Едва ли этот апофеоз порядка, этот благовест мещанского домоустройства нуждается здесь в комментариях. Оно говорит само за себя. Все проникнуто здесь целесообразностью, расчетливостью, осмотрительностью, дальновидностью. Очень важен учет и отчетность. Невозможно жить без точного учета всех приходов и расходов, без конъюнктуры, без балансов, без реестров, без"входящих"и"исходящих", без плана. Мы уже не будем приводить дальнейших и дотошных наставлений Исхомаха о выборе лучшей экономии и о методах ее использования (IX 11 – 17); о выборе, подготовке и качествах управляющего (XII – XIV), о развитии честности в слугах (XIV). Это целый кодекс мещанской морали, который после всего сказанного выше не так уж трудно представить себе и без специальных цитат.

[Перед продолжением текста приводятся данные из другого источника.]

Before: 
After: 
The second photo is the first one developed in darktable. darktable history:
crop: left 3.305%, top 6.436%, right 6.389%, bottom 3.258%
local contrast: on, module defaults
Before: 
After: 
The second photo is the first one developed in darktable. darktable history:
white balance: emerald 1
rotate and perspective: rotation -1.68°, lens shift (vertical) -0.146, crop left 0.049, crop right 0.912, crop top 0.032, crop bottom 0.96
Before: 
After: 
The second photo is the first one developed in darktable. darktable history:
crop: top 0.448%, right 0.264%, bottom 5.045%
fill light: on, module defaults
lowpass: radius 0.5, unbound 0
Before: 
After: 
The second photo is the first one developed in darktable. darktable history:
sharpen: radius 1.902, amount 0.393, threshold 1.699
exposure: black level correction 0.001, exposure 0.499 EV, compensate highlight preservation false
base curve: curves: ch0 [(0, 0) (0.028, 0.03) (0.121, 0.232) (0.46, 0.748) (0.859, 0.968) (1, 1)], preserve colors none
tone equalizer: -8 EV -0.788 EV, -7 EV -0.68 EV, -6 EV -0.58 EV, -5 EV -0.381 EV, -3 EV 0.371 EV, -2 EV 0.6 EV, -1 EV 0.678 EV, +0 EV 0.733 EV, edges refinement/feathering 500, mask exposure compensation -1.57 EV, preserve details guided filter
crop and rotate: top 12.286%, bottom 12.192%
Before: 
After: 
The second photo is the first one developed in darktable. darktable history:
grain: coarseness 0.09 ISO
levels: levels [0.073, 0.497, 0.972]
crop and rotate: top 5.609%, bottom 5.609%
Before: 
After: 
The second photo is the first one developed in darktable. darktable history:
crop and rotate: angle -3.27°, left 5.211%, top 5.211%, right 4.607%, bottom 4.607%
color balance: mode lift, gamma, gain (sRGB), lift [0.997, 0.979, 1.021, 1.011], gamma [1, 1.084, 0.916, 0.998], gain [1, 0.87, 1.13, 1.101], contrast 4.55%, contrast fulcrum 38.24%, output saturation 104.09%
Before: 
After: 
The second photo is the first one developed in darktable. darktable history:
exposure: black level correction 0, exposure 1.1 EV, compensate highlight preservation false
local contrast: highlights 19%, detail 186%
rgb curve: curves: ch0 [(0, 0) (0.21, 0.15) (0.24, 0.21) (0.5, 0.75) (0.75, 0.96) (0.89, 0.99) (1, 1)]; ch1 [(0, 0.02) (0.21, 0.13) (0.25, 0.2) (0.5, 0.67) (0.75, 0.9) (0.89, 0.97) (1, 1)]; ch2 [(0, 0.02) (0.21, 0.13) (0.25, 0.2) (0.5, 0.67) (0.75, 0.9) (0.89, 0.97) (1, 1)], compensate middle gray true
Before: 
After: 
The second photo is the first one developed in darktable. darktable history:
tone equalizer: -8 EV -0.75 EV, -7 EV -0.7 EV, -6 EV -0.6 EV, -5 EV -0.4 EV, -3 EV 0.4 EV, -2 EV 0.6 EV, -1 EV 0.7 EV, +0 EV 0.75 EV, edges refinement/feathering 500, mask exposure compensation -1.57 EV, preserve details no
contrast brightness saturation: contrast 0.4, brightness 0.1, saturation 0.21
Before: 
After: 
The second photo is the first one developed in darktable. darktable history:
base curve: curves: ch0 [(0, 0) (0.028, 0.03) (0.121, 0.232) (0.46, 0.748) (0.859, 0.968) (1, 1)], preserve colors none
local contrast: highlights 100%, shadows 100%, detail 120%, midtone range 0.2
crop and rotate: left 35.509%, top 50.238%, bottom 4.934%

ж) Укажемеще ряд черт из общей деятельности самого Исхомаха.
Прежде всего, Исхомах, как и большинство мещан, религиозен. Религия мещанина такова, что она, в конце концов, становится для него вполне безвредной. Религия, в которой нет мистики, нет таинства, нет догматов, нет всего аппарата грехопадений и искуплений, всевозможных смертей и воскресений, слез и рыданий, суда, мук и пр., то есть религия, которая попросту является только моралью, такая религия, очевидно, не только вполне безвредна для мещанства, но оно специально выдумывает для себя такую религию. Мещанские моралистические представления о божестве очень полезны и выгодны для мещанства, и в этом заключена разгадка живучести религиозных верований во всяком мещанстве. Калокагатия Исхомаха тоже не обходится без религии. Едва ли нужно добавлять, что религия у него является следствием его же собственного рационализма, его веры в то, что жизнь направляется умом, пониманием, знаниями и что эта религия только укрепляет и поддерживает его мещанское благополучие, солидно обставленное существование.